Действительно, в Дальнозерске тогда стояли такие морозы, каких не помнили лет двадцать. В наш детдом натащили дюжину электрообогревателей, калориферов и прочего советского хлама, и все это стояло включенным днем и ночью. И все равно в спальнях было холодно: прогнивший бревенчатый барак продувало насквозь. Может, от холода, а может, от переживаний у меня разболелся живот, и меня срочно госпитализировали. Это было нетрудно сделать. Больница помещалась напротив нашего интерната.

— Просто ты не хотел, — презрительно кидает Кристинка. — Ты боялся. И я осталась, потому что ты меня уговорил. А сам лег в больницу.
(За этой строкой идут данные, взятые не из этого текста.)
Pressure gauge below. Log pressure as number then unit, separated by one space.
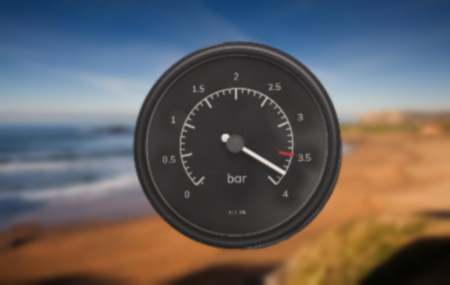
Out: 3.8 bar
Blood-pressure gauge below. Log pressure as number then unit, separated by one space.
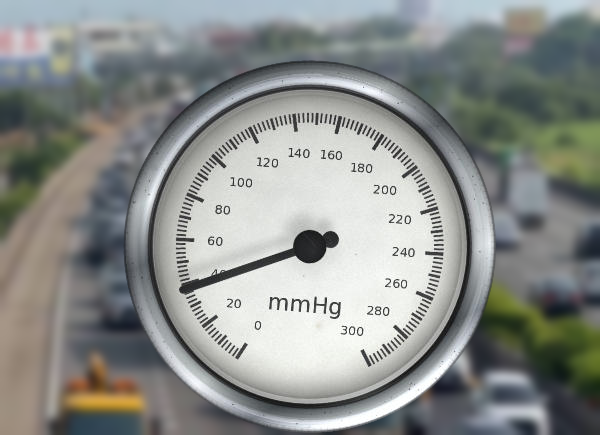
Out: 38 mmHg
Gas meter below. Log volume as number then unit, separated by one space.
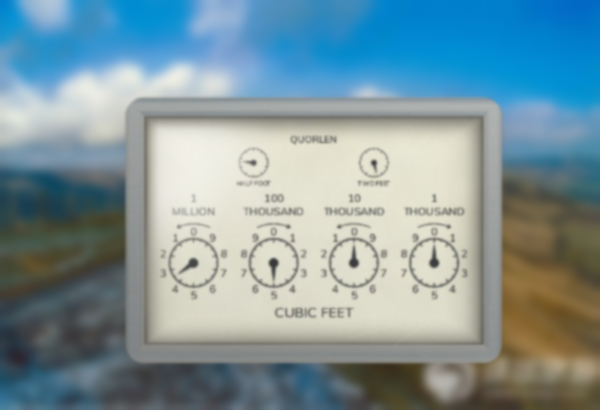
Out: 350000 ft³
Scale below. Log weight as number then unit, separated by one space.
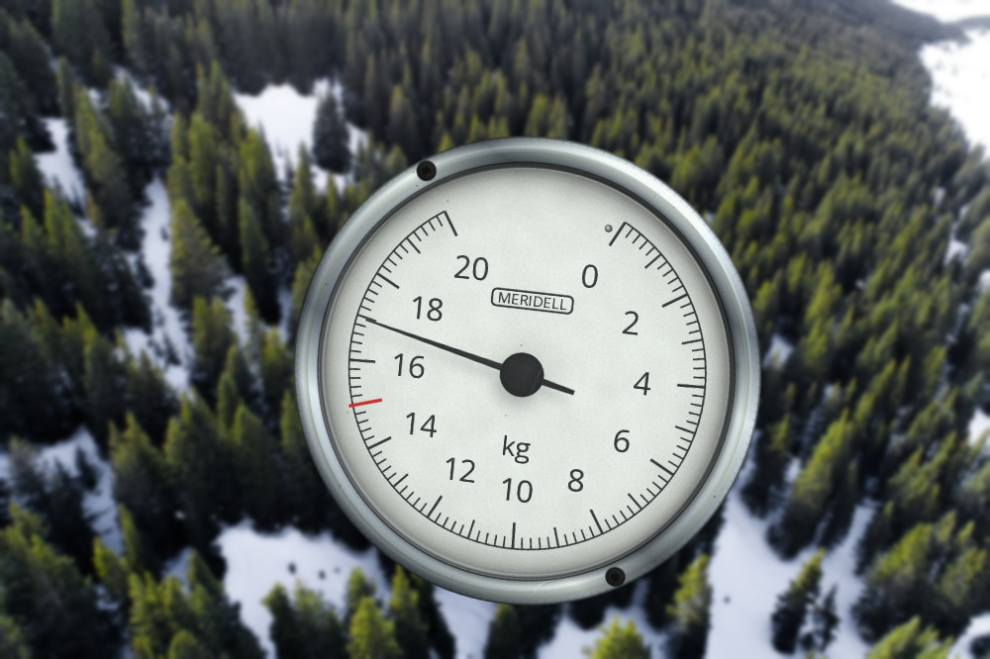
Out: 17 kg
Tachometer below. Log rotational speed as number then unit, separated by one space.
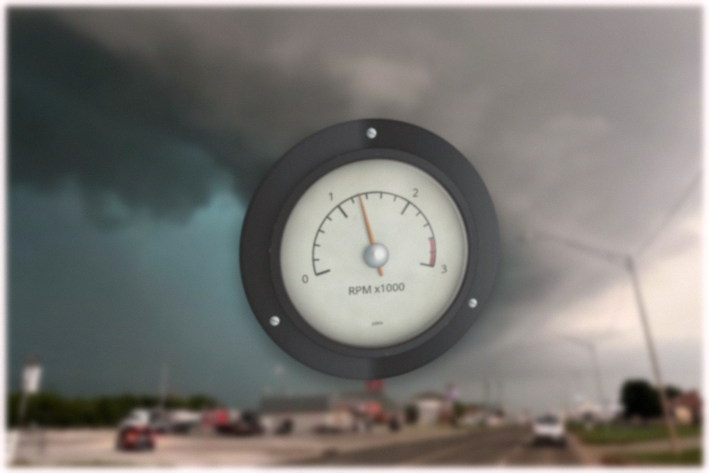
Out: 1300 rpm
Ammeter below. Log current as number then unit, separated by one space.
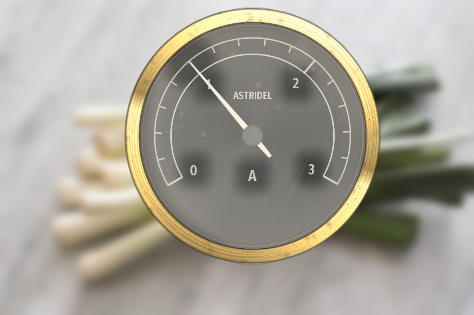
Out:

Как знал. Если бы я тогда в доме не осталась…

Да, я помню: когда меня, закутанного в два одеяла, несли через двор на носилках, Кристина даже не вышла меня провожать. Мы так и не успели попрощаться.

Потому что ночью в подсобке интерната полыхнула проводка. Когда коридор затянуло дымом, не слишком трезвый завхоз побежал искать огнетушитель и как-то раньше всех оказался на улице. Огонь разгорался не так чтобы и быстро; кто успел выскочить с первого этажа, остался цел и невредим. Но затем в темном углу под лестницей взорвалась канистра с бензином, и после этого из дома не вышел никто.

Обгоревшие остатки канистры обнаружила милиция. Натянув чужой ватник, я стоял во дворе и смотрел. Аппендицита у меня не нашли.

— Я его ненавижу, — говорит мстительная Кристинка. — Он трус. Колечко подарил. Но я ему все равно бы никогда не дала. Слышишь, ты? Никогда. Я просто играла с тобой, а ты не понял.

— Она с ним играла. Вот сучка. Со мной бы сразу доигралась.

Жирный Жорик выступает из темноты. Трупные пятна — на его лице. Он выглядит в целом неплохо для сгоревшего заживо. Он растопыривает пальцы и пыхтит.

— Зачем вы вылезаете раньше времени, — говорит майор строго.

Жорик вздрагивает. На его лице пляшут алые сполохи.

— Да знаю, знаю, — произносит он. — Не хочу я ждать.

Лариса Васильевна смотрит на него с презрением:

— Перестань пугать мальчика, ты, извращенец! Катись, откуда пришел!

— Да уж теперь вряд ли, — откликается Георгий. — Я лучше с вами посижу. Мне там не нравится. Там жарко.

— Это точно. Даже жарче, чем у меня, — говорит Петров. — Смотри, молодой, как бы не упекли тебя в те края… А то давай ко мне в Алжир? Все повеселее будет. На танке покатаемся по минному полю.